Human MHC Class I-restricted high avidity CD4+ T cells generated by co-transfer of TCR and CD8 mediate efficient tumor rejection in vivo

In this study, we generated human MHC Class I-restricted CD4+ T cells specific for Epstein-Barr virus (EBV) and cytomegalovirus (CMV), two herpesviridae associated with lymphoma, nasopharyngeal carcinoma and medulloblastoma, respectively. Retroviral transfer of virus-specific, HLA-A2-restricted TCR-coding genes generated CD4+ T cells that recognized HLA-A2/peptide multimers and produced cytokines when stimulated with MHC Class II-deficient cells presenting the relevant viral peptides in the context of HLA-A2. Peptide titration revealed that CD4+ T cells had a 10-fold lower avidity than CD8+ T cells expressing the same TCR. The impaired avidity of CD4+ T cells was corrected by simultaneously transferring TCR- and CD8-coding genes. The CD8 co-receptor did not alter the cytokine signature of CD4+ T cells, which remained distinct from that of CD8+ T cells. Using the xenogeneic NOD/SCID mouse model, we demonstrated that human CD4+ T cells expressing a specific TCR and CD8 can confer efficient protection against the growth of tumors expressing the EBV or CMV antigens recognized by the TCR. In summary, we describe a robust approach for generating therapeutic CD4+ T cells capable of providing MHC Class I-restricted immunity against MHC Class II-negative tumors in vivo.

CD8 T Cell Tolerance to a Tumor-Associated Self-Antigen Is Reversed by CD4 T Cells Engineered To Express the Same T Cell Receptor

Ag receptors used for cancer immunotherapy are often directed against tumor-associated Ags also expressed in normal tissues. Targeting of such Ags can result in unwanted autoimmune attack of normal tissues or induction of tolerance in therapeutic T cells. We used a murine model to study the phenotype and function of T cells redirected against the murine double minute protein 2 (MDM2), a tumor-associated Ag that shows low expression in many normal tissues. Transfer of MDM2-TCR–engineered T cells into bone marrow chimeric mice revealed that Ag recognition in hematopoietic tissues maintained T cell function, whereas presentation of MDM2 in nonhematopoietic tissues caused reduced effector function. TCR-engineered CD8+ T cells underwent rapid turnover, downmodulated CD8 expression, and lost cytotoxic function. We found that MDM2-TCR–engineered CD4+ T cells provided help and restored cytotoxic function of CD8+ T cells bearing the same TCR. Although the introduction of the CD8 coreceptor enhanced the ability of CD4+ T cells to recognize MDM2 in vitro, the improved self-antigen recognition abolished their ability to provide helper function in vivo. The data indicate that the same class I–restricted TCR responsible for Ag recognition and tolerance induction in CD8+ T cells can, in the absence of the CD8 coreceptor, elicit CD4 T cell help and partially reverse tolerance. Thus MHC class I–restricted CD4+ T cells may enhance the efficacy of therapeutic TCR-engineered CD8+ T cells and can be readily generated with the same TCR.

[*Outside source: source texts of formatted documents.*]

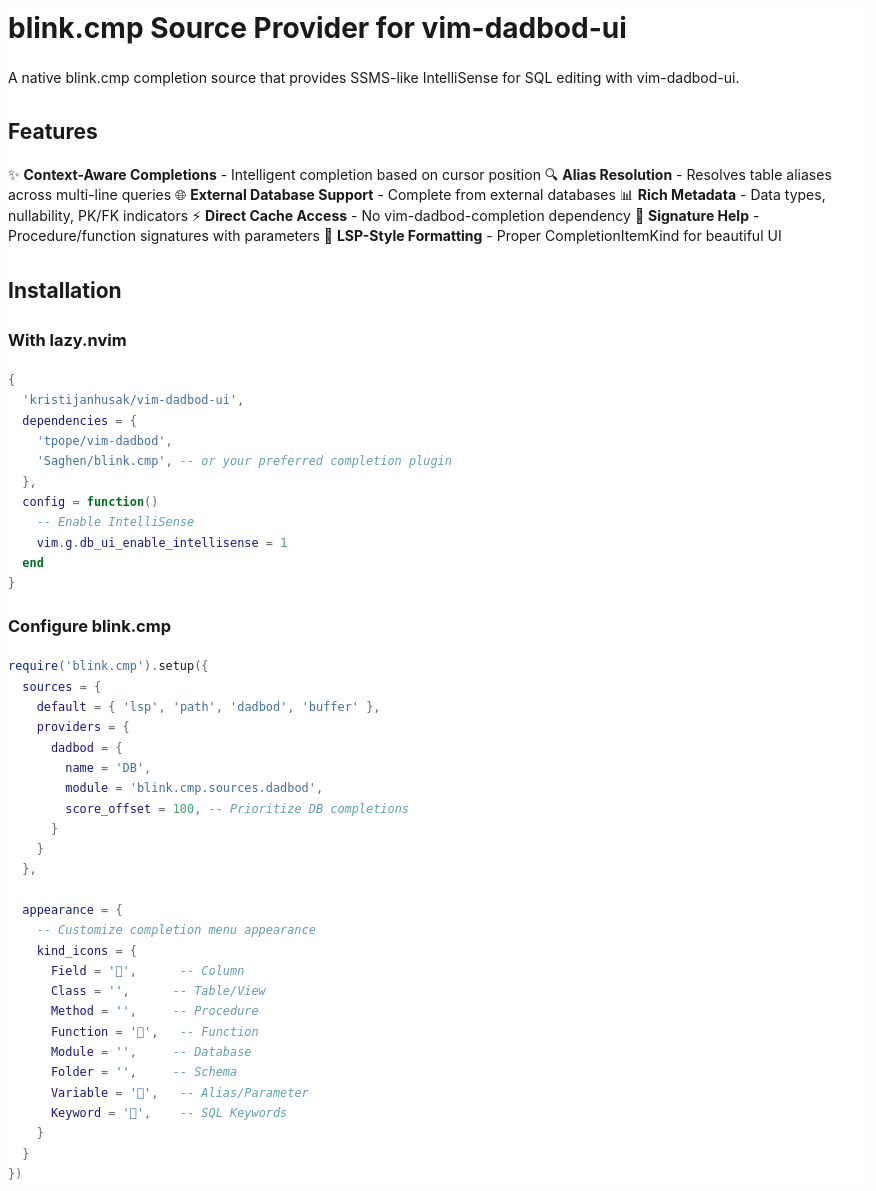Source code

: # blink.cmp Source Provider for vim-dadbod-ui

A native blink.cmp completion source that provides SSMS-like IntelliSense for SQL editing with vim-dadbod-ui.

## Features

✨ **Context-Aware Completions** - Intelligent completion based on cursor position
🔍 **Alias Resolution** - Resolves table aliases across multi-line queries
🌐 **External Database Support** - Complete from external databases
📊 **Rich Metadata** - Data types, nullability, PK/FK indicators
⚡ **Direct Cache Access** - No vim-dadbod-completion dependency
📝 **Signature Help** - Procedure/function signatures with parameters
🎨 **LSP-Style Formatting** - Proper CompletionItemKind for beautiful UI

## Installation

### With lazy.nvim

```lua
{
  'kristijanhusak/vim-dadbod-ui',
  dependencies = {
    'tpope/vim-dadbod',
    'Saghen/blink.cmp', -- or your preferred completion plugin
  },
  config = function()
    -- Enable IntelliSense
    vim.g.db_ui_enable_intellisense = 1
  end
}
```

### Configure blink.cmp

```lua
require('blink.cmp').setup({
  sources = {
    default = { 'lsp', 'path', 'dadbod', 'buffer' },
    providers = {
      dadbod = {
        name = 'DB',
        module = 'blink.cmp.sources.dadbod',
        score_offset = 100, -- Prioritize DB completions
      }
    }
  },

  appearance = {
    -- Customize completion menu appearance
    kind_icons = {
      Field = '󰠜',      -- Column
      Class = '',      -- Table/View
      Method = '',     -- Procedure
      Function = '󰊕',   -- Function
      Module = '',     -- Database
      Folder = '',     -- Schema
      Variable = '󰀫',   -- Alias/Parameter
      Keyword = '󰌆',    -- SQL Keywords
    }
  }
})
```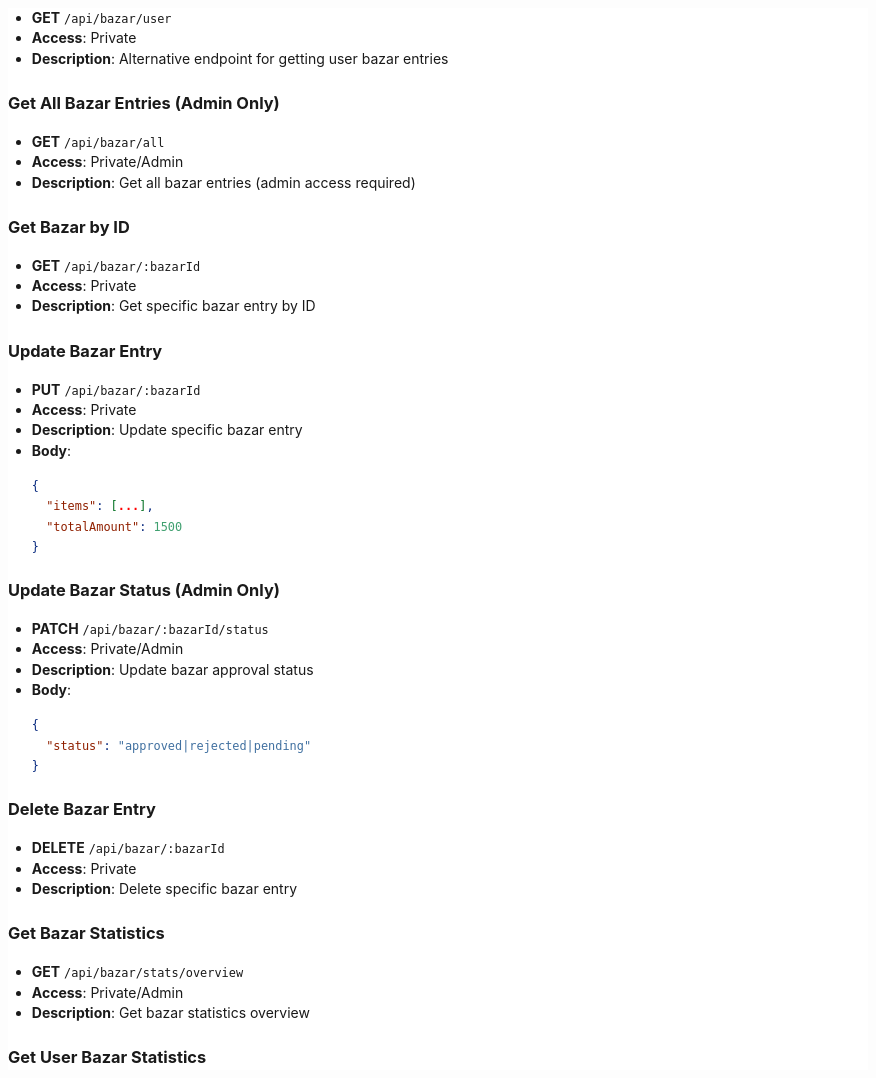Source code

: - **GET** `/api/bazar/user`
- **Access**: Private
- **Description**: Alternative endpoint for getting user bazar entries

### Get All Bazar Entries (Admin Only)

- **GET** `/api/bazar/all`
- **Access**: Private/Admin
- **Description**: Get all bazar entries (admin access required)

### Get Bazar by ID

- **GET** `/api/bazar/:bazarId`
- **Access**: Private
- **Description**: Get specific bazar entry by ID

### Update Bazar Entry

- **PUT** `/api/bazar/:bazarId`
- **Access**: Private
- **Description**: Update specific bazar entry
- **Body**:
  ```json
  {
    "items": [...],
    "totalAmount": 1500
  }
  ```

### Update Bazar Status (Admin Only)

- **PATCH** `/api/bazar/:bazarId/status`
- **Access**: Private/Admin
- **Description**: Update bazar approval status
- **Body**:
  ```json
  {
    "status": "approved|rejected|pending"
  }
  ```

### Delete Bazar Entry

- **DELETE** `/api/bazar/:bazarId`
- **Access**: Private
- **Description**: Delete specific bazar entry

### Get Bazar Statistics

- **GET** `/api/bazar/stats/overview`
- **Access**: Private/Admin
- **Description**: Get bazar statistics overview

### Get User Bazar Statistics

Redirection to the bone marrow improves T cell persistence and antitumor functions

A key predictor for the success of gene-modified T cell therapies for cancer is the persistence of transferred cells in the patient. The propensity of less differentiated memory T cells to expand and survive efficiently has therefore made them attractive candidates for clinical application. We hypothesized that redirecting T cells to specialized niches in the BM that support memory differentiation would confer increased therapeutic efficacy. We show that overexpression of chemokine receptor CXCR4 in CD8+ T cells (TCXCR4) enhanced their migration toward vascular-associated CXCL12+ cells in the BM and increased their local engraftment. Increased access of TCXCR4 to the BM microenvironment induced IL-15–dependent homeostatic expansion and promoted the differentiation of memory precursor–like cells with low expression of programmed death-1, resistance to apoptosis, and a heightened capacity to generate polyfunctional cytokine-producing effector cells. Following transfer to lymphoma-bearing mice, TCXCR4 showed a greater capacity for effector expansion and better tumor protection, the latter being independent of changes in trafficking to the tumor bed or local out-competition of regulatory T cells. Thus, redirected homing of T cells to the BM confers increased memory differentiation and antitumor immunity, suggesting an innovative solution to increase the persistence and functions of therapeutic T cells.